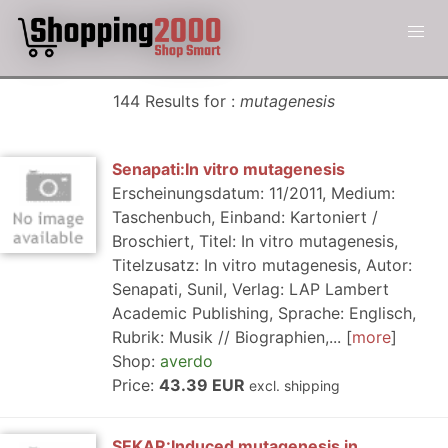
144 Results for :
mutagenesis
Senapati:In vitro mutagenesis
Erscheinungsdatum: 11/2011, Medium:
Taschenbuch, Einband: Kartoniert /
Broschiert, Titel: In vitro mutagenesis,
Titelzusatz: In vitro mutagenesis, Autor:
Senapati, Sunil, Verlag: LAP Lambert
Academic Publishing, Sprache: Englisch,
Rubrik: Musik // Biographien,...
more
Shop:
averdo
Price:
43.39 EUR
excl. shipping
SEKAR:Induced mutagenesis in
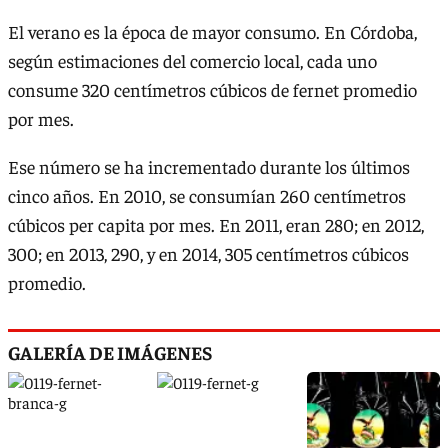
El verano es la época de mayor consumo. En Córdoba,
según estimaciones del comercio local, cada uno
consume 320 centímetros cúbicos de fernet promedio
por mes.
Ese número se ha incrementado durante los últimos
cinco años. En 2010, se consumían 260 centímetros
cúbicos per capita por mes. En 2011, eran 280; en 2012,
300; en 2013, 290, y en 2014, 305 centímetros cúbicos
promedio.
GALERÍA DE IMÁGENES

────────

=== Aim of the exercise ===
Every line above with the word "vitro" is to be copied out.

=== Problem solution ===
Senapati:In vitro mutagenesis
Broschiert, Titel: In vitro mutagenesis,
Titelzusatz: In vitro mutagenesis, Autor:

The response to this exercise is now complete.